There are, of course, risks, which for abdominal etching include infection, bleeding and excessive scarring. Recovery, however, is relatively swift, if a little leaky.

Mentz: We leave the puncture sites in very discreet places, so they’re way down low in the pubic area in the middle of the crack in the buttock. Sometimes those are still leaky, so they’ll wear a Depends diaper on the plane, and for maybe four days when they get home. The diaper thing is a little weird and might chase some patients away, but it works really well.

Marshall-Ruiz: I experienced minimal leaking for about a week or so. I hate to say it, but I had a tampon, well not a tampon, a maxi pad, to absorb the leak.

Mentz: They stay in town for two days. Sometimes they’ll keep the substitute mother overnight; most of the time they’ll send her home. We send a nurse to their hotel to check in. Patients are sore and require pain medicine usually for three days. By the third day, most guys fly home. They usually go back to work on day five. They start working out on day seven to day 10.

The hardest things to recover from are impact exercises like basketball, volleyball, tennis and jogging because the heel strikes when you’re running and that impact hurts. So my runners usually start slower and with non-impact exercise like a stationary bicycle a week out. After the third week, they might start to jog. It’ll take them about six weeks to get back to their regular mileage.

Mojica: The pain isn’t important to them after seeing themselves every day with what they like. The goal is to look nice. The pain isn’t something that will disturb that goal.

Mentz: One of the questions guys always ask is, “What happens when I get old?” When I presented ab etching back in Paris and New York in 1993, even the inventor of liposuction, Dr. Yves-Gerard Illouz, said, “I don’t think I want to do that, because I think if patients get fat, they’re gonna look lumpy.” But he’s still alive, and he’s picked it up now. I’ve definitely had guys who’ve gotten heavier, and they still look better than their before picture.
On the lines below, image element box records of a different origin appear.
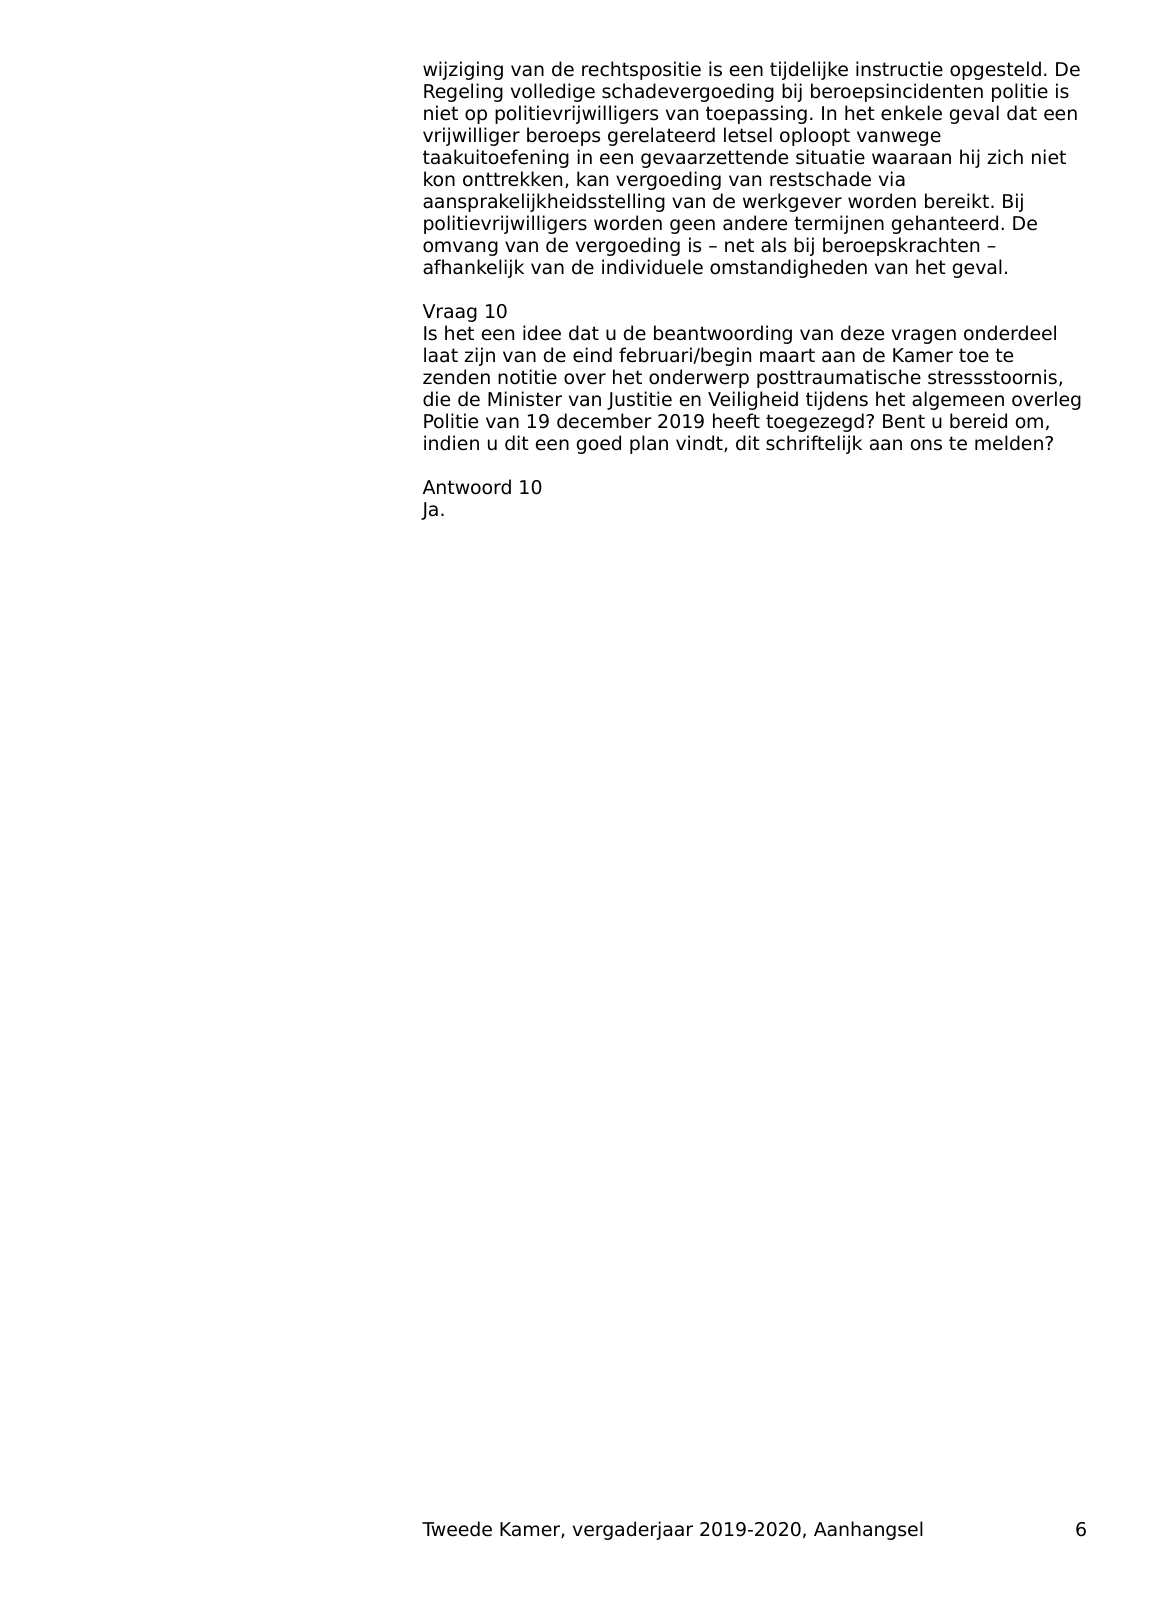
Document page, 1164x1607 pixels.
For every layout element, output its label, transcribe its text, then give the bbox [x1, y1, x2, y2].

text wijziging van de rechtspositie is een tijdelijke instructie opgesteld. De Regeling volledige schadevergoeding bij beroepsincidenten politie is niet op politievrijwilligers van toepassing. In het enkele geval dat een vrijwilliger beroeps gerelateerd letsel oploopt vanwege taakuitoefening in een gevaarzettende situatie waaraan hij zich niet kon onttrekken, kan vergoeding van restschade via aansprakelijkheidsstelling van de werkgever worden bereikt. Bij politievrijwilligers worden geen andere termijnen gehanteerd. De omvang van de vergoeding is – net als bij beroepskrachten – afhankelijk van de individuele omstandigheden van het geval. [422, 59, 1087, 279]
text Antwoord 10 [422, 477, 1087, 499]
text Vraag 10 [422, 301, 1087, 323]
text Is het een idee dat u de beantwoording van deze vragen onderdeel laat zijn van de eind februari/begin maart aan de Kamer toe te zenden notitie over het onderwerp posttraumatische stressstoornis, die de Minister van Justitie en Veiligheid tijdens het algemeen overleg Politie van 19 december 2019 heeft toegezegd? Bent u bereid om, indien u dit een goed plan vindt, dit schriftelijk aan ons te melden? [422, 323, 1087, 455]
text Ja. [422, 499, 1087, 521]
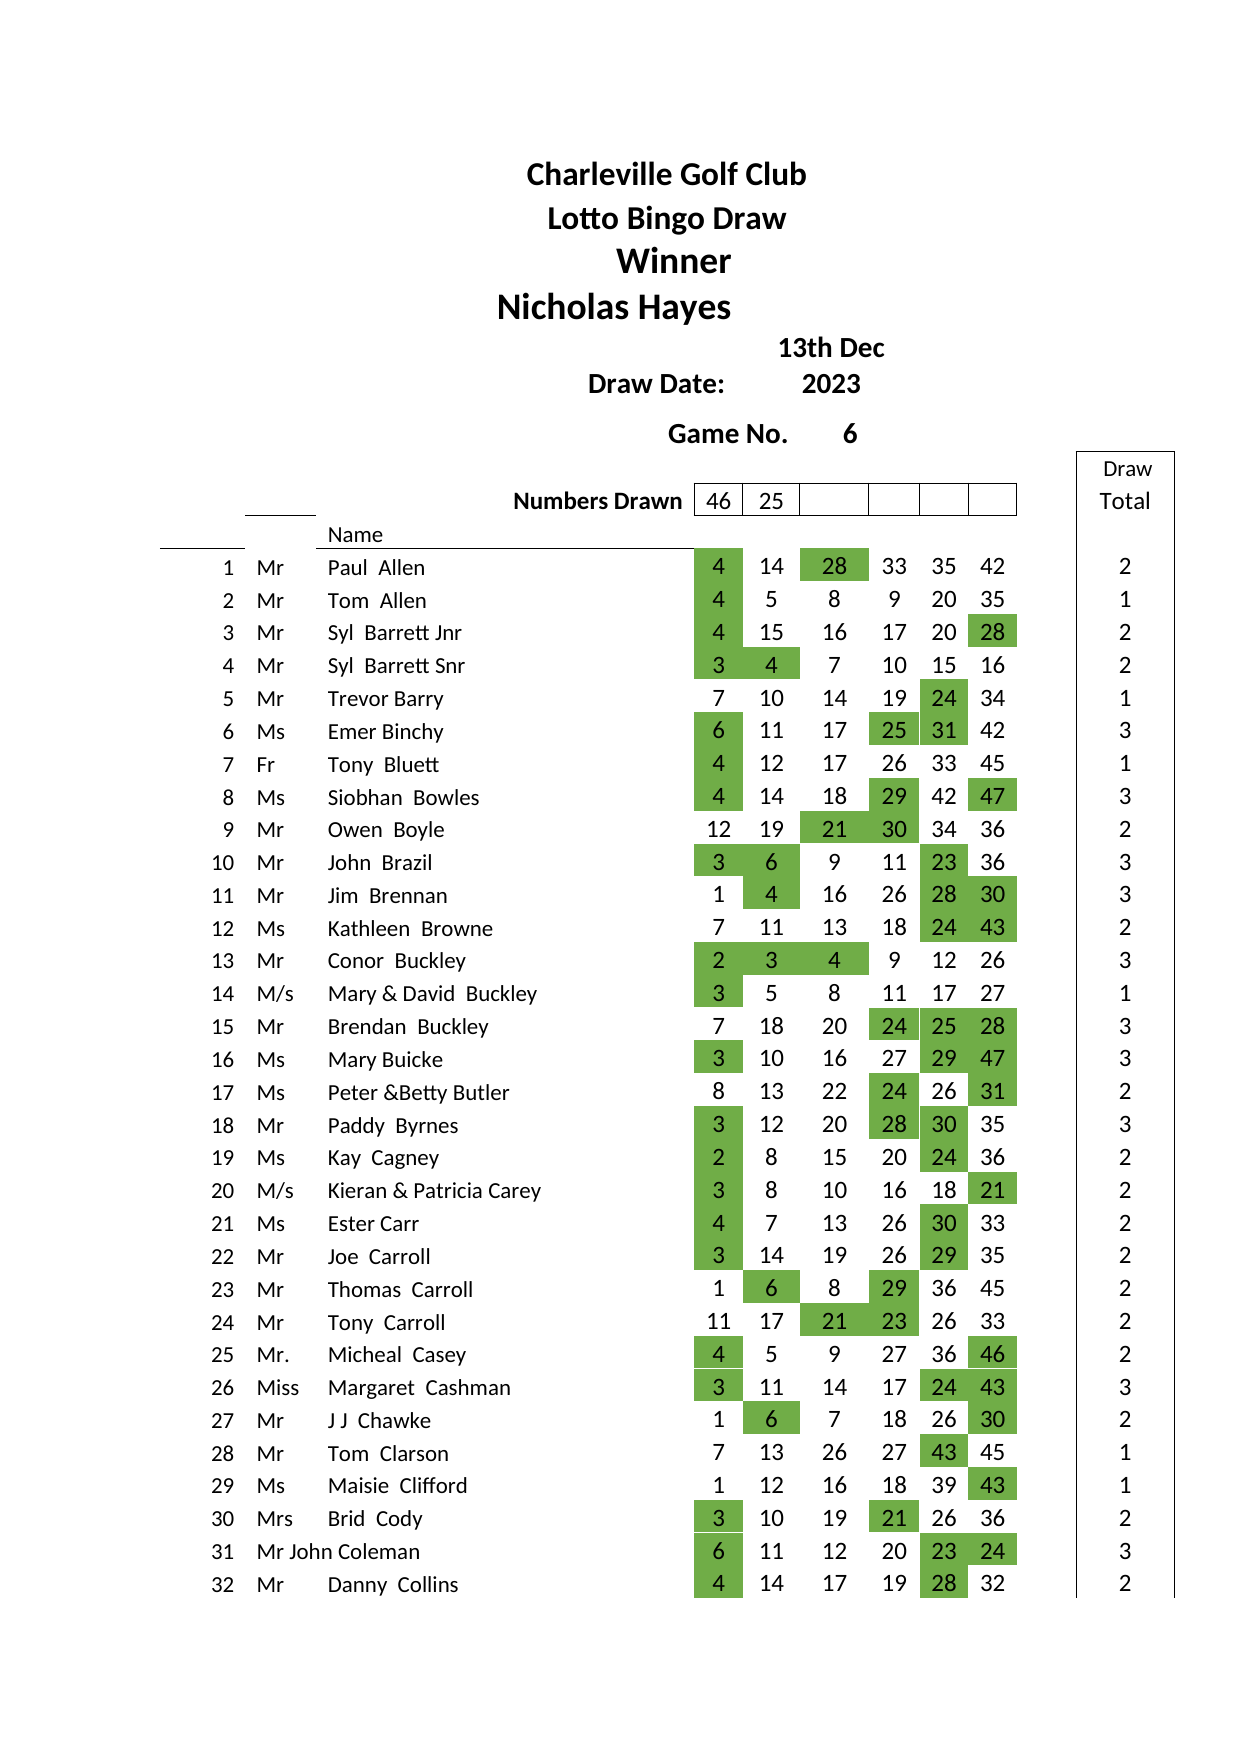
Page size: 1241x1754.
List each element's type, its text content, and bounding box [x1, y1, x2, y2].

I’ve had guys continue to lean out, too, and they look better still.

Marshall-Ruiz: Dr. Mentz has had me come in on several different occasions to take some pictures to show how well the procedure holds up. His colleagues all want to know: What does it look like in a five-year, 10-year and 15-year timeline? It’s held up very well for me. Twenty years later, it looks the same as the first day after I had it done. Coupled with a decent workout program and lifestyle, I think you can keep these results into perpetuity for the rest of your life. I’m 51 now. I don’t have to be the person who eats five times a day and reads Men’s Health all day long. My lifestyle has become more manageable in terms of working out and life in general. All the while, I still look physically fit and am able to maintain my abs. So it’s not like you have to go at the gym really hard to maintain what Dr. Mentz did.

Mojica: I just had two swimmers who are very important in their sport. I say, “You have a perfect body, what you doing here?!” And they tell me, “No matter what I do, it stays fat. I try and try and try. It doesn’t work. I need to remove it.”

Marshall-Ruiz: I like when people comment on my abs; that’s always super cool. I may have never been able to achieve abs that look like this without some kind of crazy crash diet of carb depletion that body builders do. Have you ever seen the faces of those guys? Their body is crazy shredded, but they have no facial fat and they’re so gaunt with deep lines around their mouth. And trust me, they won’t be able to keep that crazy lean look. Because they’re not happy, they’re hungry! So the abdominal etching has been able to give me a shredded abdominal appearance that doesn’t come with a carb-depletion diet and a gaunt face.

I don’t have a problem telling people that’s how I got them either. Some people are very secretive about their plastic surgery. But if I have something that makes me happy, I want to share it. For instance, when people see my calves, they always say, “Man, you have the most kickass calves. How did you get them? You must play soccer or run a lot.”

My response: “Neither, they’re not real.”